:: Activities ::
**a.** According to the MaxScale 2.2 article, what does the Switchover feature do?
**b.** Quote everything in the MaxScale 2.2 article from "MaxScale 2.2: Failover, Switchover, Auto" down to "database scalability software.".

:: Passage to read ::
MaxScale 2.2: Failover, Switchover, Auto Rejoin

Failure tolerance and recoverability are essential for a high availability (HA) database setup. Although modern systems are quite reliable, hardware errors or software bugs (not necessarily in the database itself) can bring a system down. MariaDB HA setups use master-slave replication to copy the data to multiple servers, which may be located in different datacenters. Should the master server fail the application can be directed to use one of the slave servers. This operation either requires manual interference from a dba or a custom automated script. Depending on time of day and personnel, manual operation may be slow. Custom scripts may lack testing and flexibility. Clearly, recovery should be automatic, thoroughly tested and preferably included in existing database scalability software.

To answer this demand, MariaDB MaxScale 2.2.2. adds the following master-slave replication cluster management features:

Failover: replace a failed master with the most up-to-date slave
Switchover: swap the running master with a designated slave
Rejoin: rejoin a standalone server to the cluster as a slave

MariaDB MaxScale is an advanced database proxy for MariaDB database servers. It sits between client applications and the database servers, routing client queries and server responses. MaxScale also monitors the servers, so it will quickly notice any changes in server status or replication topology. This makes MaxScale a natural choice for controlling failover and similar features.

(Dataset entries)
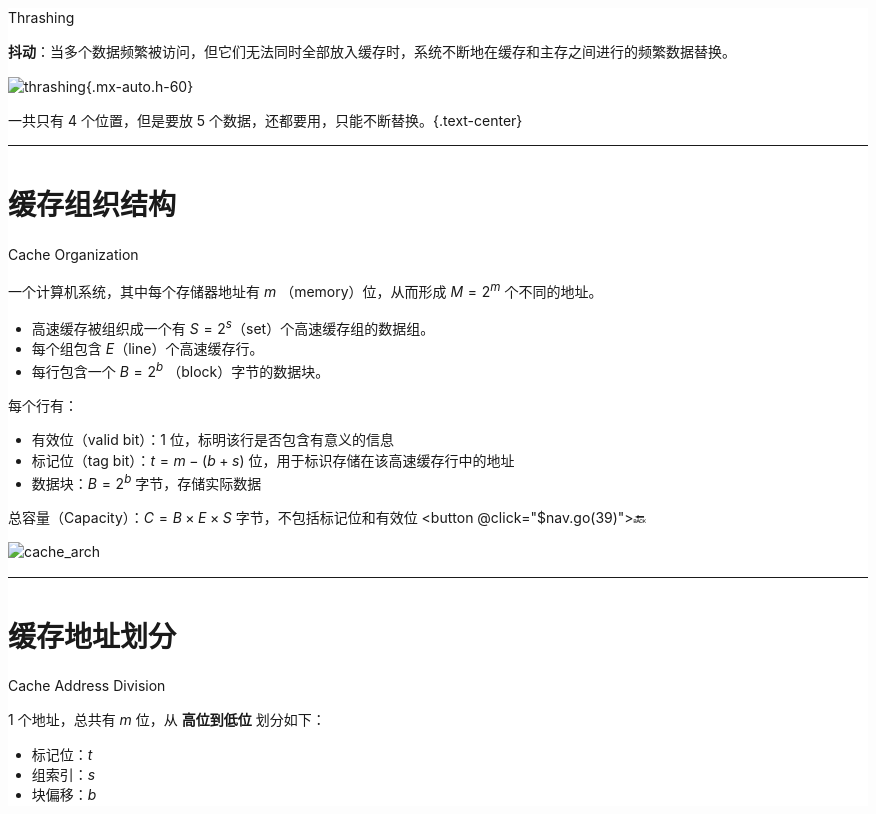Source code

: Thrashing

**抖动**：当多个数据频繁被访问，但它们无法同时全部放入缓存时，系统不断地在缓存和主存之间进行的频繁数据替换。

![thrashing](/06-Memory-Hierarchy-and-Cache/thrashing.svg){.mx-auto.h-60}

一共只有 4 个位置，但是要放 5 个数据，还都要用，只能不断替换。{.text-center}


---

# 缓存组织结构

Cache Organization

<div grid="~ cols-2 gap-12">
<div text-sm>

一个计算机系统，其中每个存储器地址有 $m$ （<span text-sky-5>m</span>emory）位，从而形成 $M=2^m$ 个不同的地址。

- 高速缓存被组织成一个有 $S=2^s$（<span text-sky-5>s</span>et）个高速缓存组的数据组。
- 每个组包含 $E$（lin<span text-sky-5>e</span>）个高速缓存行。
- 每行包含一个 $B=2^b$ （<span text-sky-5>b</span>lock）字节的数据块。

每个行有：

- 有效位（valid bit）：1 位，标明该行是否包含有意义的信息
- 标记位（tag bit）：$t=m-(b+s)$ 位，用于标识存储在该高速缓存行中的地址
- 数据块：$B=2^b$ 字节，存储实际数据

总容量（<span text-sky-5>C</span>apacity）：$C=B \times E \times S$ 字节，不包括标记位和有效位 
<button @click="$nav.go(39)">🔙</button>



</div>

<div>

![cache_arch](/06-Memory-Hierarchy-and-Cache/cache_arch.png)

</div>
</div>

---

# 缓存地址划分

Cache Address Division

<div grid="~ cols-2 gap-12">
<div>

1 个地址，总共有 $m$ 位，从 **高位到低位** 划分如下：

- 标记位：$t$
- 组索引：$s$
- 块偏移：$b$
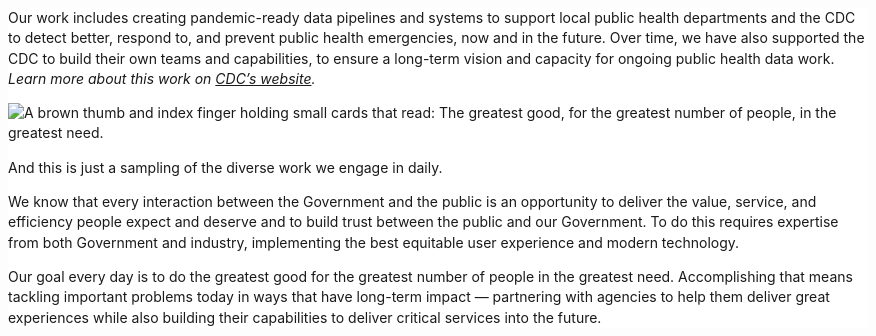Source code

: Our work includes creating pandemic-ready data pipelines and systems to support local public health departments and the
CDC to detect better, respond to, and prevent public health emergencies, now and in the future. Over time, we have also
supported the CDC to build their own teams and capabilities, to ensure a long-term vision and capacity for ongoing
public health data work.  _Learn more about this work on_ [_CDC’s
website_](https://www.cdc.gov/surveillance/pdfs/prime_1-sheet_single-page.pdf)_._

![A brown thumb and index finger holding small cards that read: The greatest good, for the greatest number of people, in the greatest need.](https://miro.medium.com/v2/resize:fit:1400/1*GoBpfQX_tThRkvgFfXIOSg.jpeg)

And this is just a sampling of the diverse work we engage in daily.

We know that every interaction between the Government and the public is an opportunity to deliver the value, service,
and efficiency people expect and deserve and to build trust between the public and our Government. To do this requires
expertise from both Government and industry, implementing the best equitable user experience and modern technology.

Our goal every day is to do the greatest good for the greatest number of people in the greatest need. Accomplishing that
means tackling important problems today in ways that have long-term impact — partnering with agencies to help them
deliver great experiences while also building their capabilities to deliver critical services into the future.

:: Answers per task ::
**a.** It swaps the running master with a designated slave.

**b.**
MaxScale 2.2: Failover, Switchover, Auto Rejoin

Failure tolerance and recoverability are essential for a high availability (HA) database setup. Although modern systems are quite reliable, hardware errors or software bugs (not necessarily in the database itself) can bring a system down. MariaDB HA setups use master-slave replication to copy the data to multiple servers, which may be located in different datacenters. Should the master server fail the application can be directed to use one of the slave servers. This operation either requires manual interference from a dba or a custom automated script. Depending on time of day and personnel, manual operation may be slow. Custom scripts may lack testing and flexibility. Clearly, recovery should be automatic, thoroughly tested and preferably included in existing database scalability software.